In similar vein, Williams of New Fire Festival observed, “I do not get a salary from the organisation or from New Fire Festival. This year we have only managed to break even to cover our costs. Last year, we had to dip into our pockets.

“Because it is a non-profit, even when the festival is eventually earning profits we will have an obligation to treat with that money a certain way. It’s not that we can pocket it or give to shareholders,” he said. For this reason, the NGO behind New Fire Festival is preparing to launch a for-profit enterprise using discarded shipping pallets to make fine furniture.

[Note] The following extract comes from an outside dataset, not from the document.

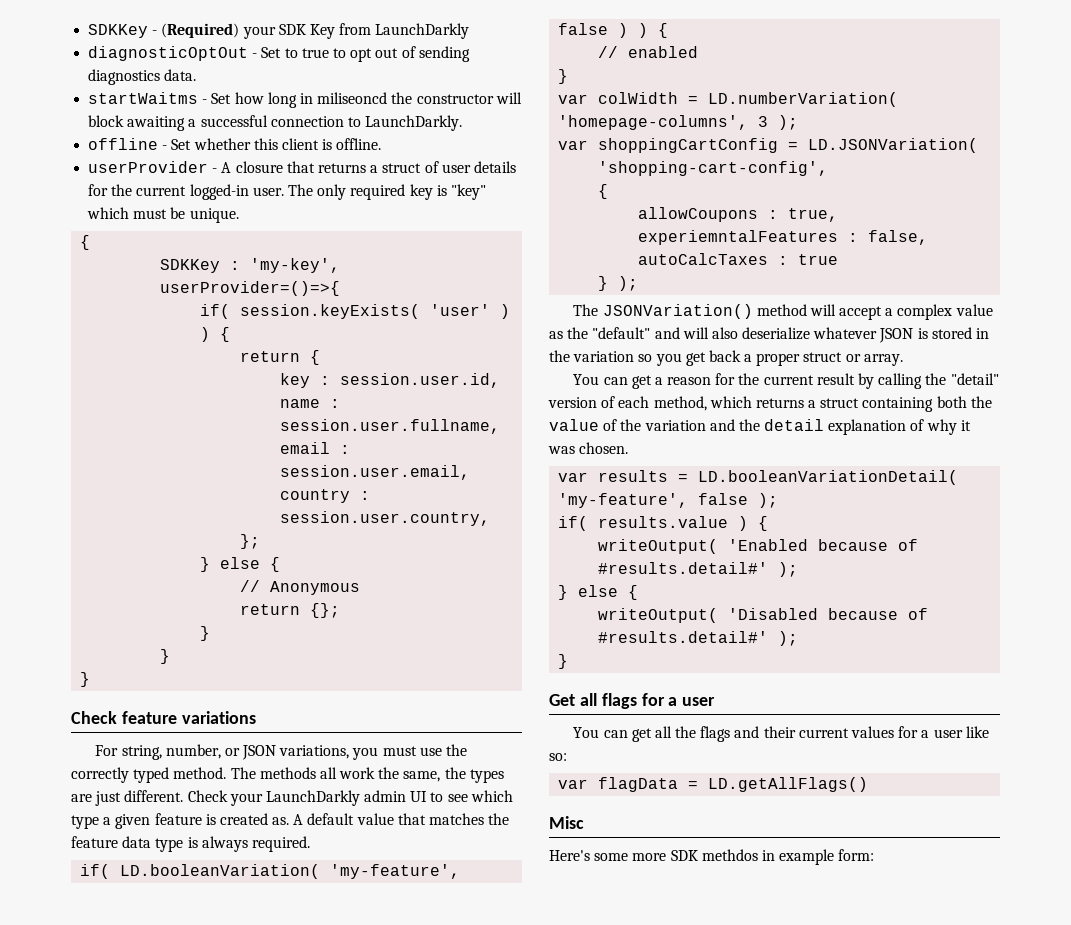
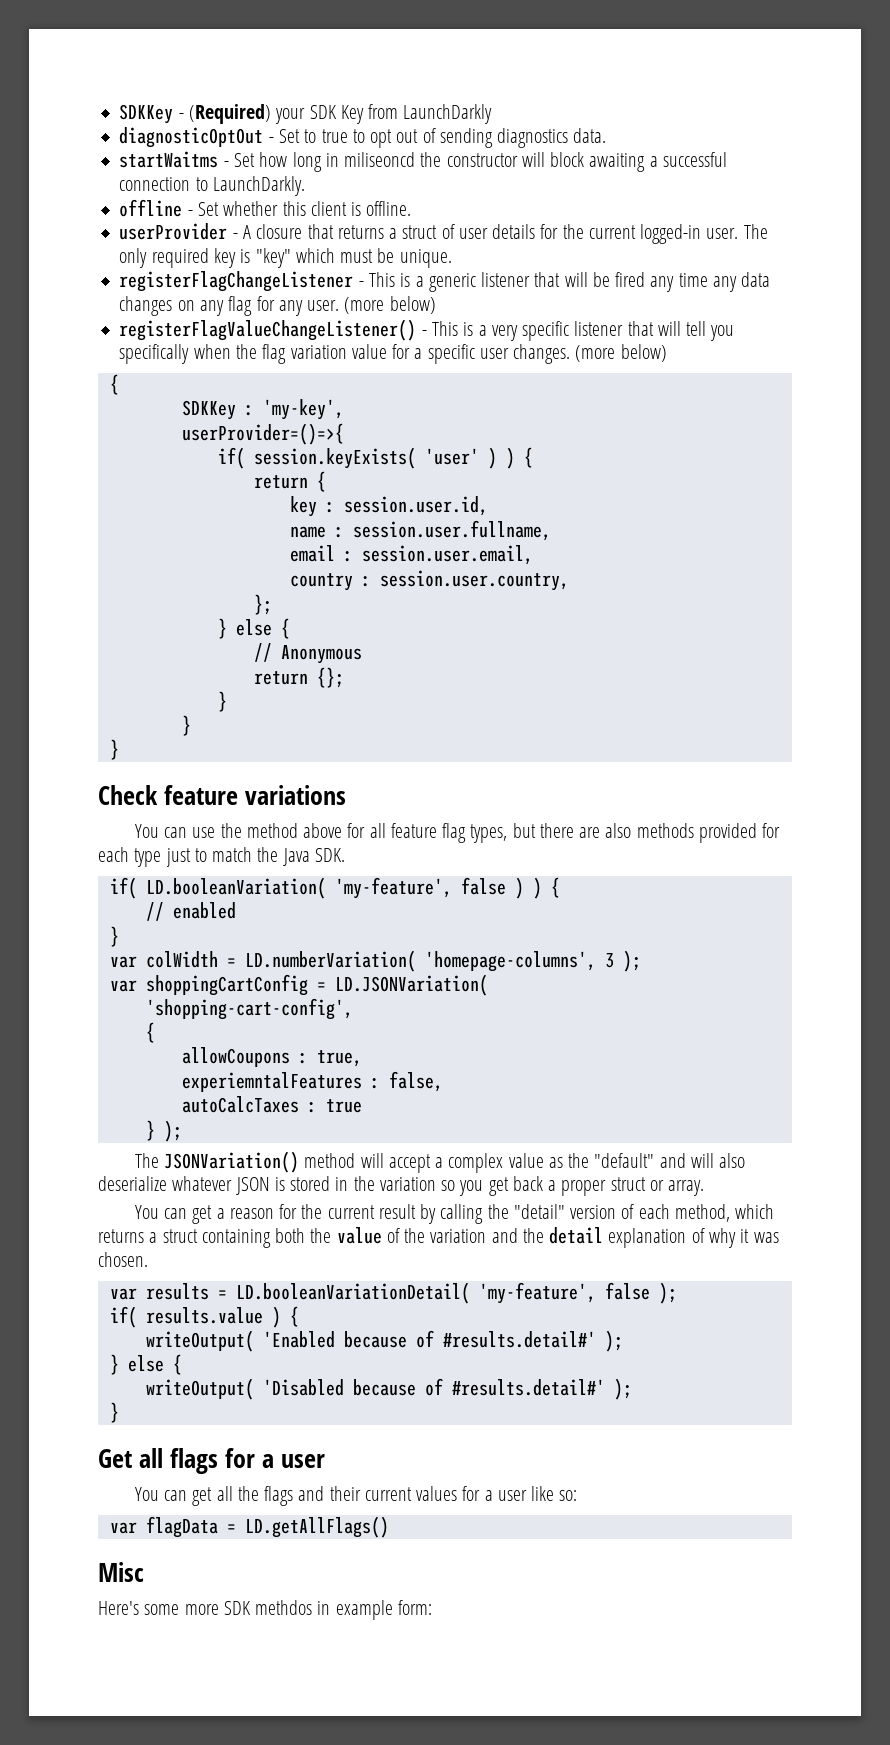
(239, 215) none -> [119,271,771,292] [119,296,436,316] [119,319,735,341] [119,344,667,364] // registerFlagChangeListener - This is a generic listener that will be fired any time any data changes on any flag for any user. (more below) // registerFlagValueChangeListener() - This is a very specific listener that will tell you specifically when the flag variation value for a specific user changes. (more below)
[95,744,468,760] [71,767,504,783] [71,790,513,806] [71,813,510,829] [71,836,310,852] For string, number, or JSON variations, you must use the correctly typed method. The methods all work the same, the types are just different. Check your LaunchDarkly admin UI to see which type a given feature is created as. A default value that matches the feature data type is always required. -> [134,823,781,843] [98,847,345,867] You can use the method above for all feature flag types, but there are also methods provided for each type just to match the Java SDK.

IAMovement is raising revenue through donations on its Web site, funding from European embassies operating in Trinidad and Tobago, grants from multinational agencies, as well as crowdfunding to cover the cost of its environmental projects. The organisers of New Fire Festival are also interested in launching a business that would green events for event organisers.

The year has begun on a high note for both organisations. IAMovement is in the process of hosting a series of 40 climate talks at schools and other venues, where their low-budget film on climate change, entitled “Small Change”, will be shown.

The film was shown at the Trinidad and Tobago Film Festival last year and will be screened at other festivals, including the National Film Festival for Talented Youth, described as “one of the world’s largest and most influential festivals for emerging filmmakers.” It was created by IAMovement member, 23-year-old Dylon Quesnel.

The film presents IAMovement’s argument that Trinidad and Tobago can derive major social and economic benefits by moving away from an economy based on fossil fuels to one based on renewable energy and care of the environment.

IAMovement will also be planting the country’s first edible roof on the Ministry of Education building, which was designed to accommodate such a project.

New Fire Festival concluded the second edition of its annual festival early in April. The festival was held in the lush surroundings of Santa Cruz in Trinidad’s famous Northern Range and attracted approximately 2,000 paying visitors, nearly three times the attendance in 2016, its first year.

At the festival, visitors were given access to workshops on eco-sustainability topics. They were also discouraged from entering the festival with disposable water bottles. “We do our best to avoid disposables. Even where we use disposable items they are compost-type items,” Williams said.

“Consumption is one of the biggest drivers of climate change. We have to alter our consumption habits,” he said. “We hope that the festival will be an inspiring experience to all…that outside of the festival and having fun they will incorporate some of it into their lives.”

Thirty-two-year-old Sasha Belton, who attended IAMovement’s climate talk and film showing at MovieTowne in March, said, “It definitely raised awareness, made you realise how much you take for granted…It inspired me to be more aware of my own actions and how you should be [environmentally responsible] recycling and sharing information with others.”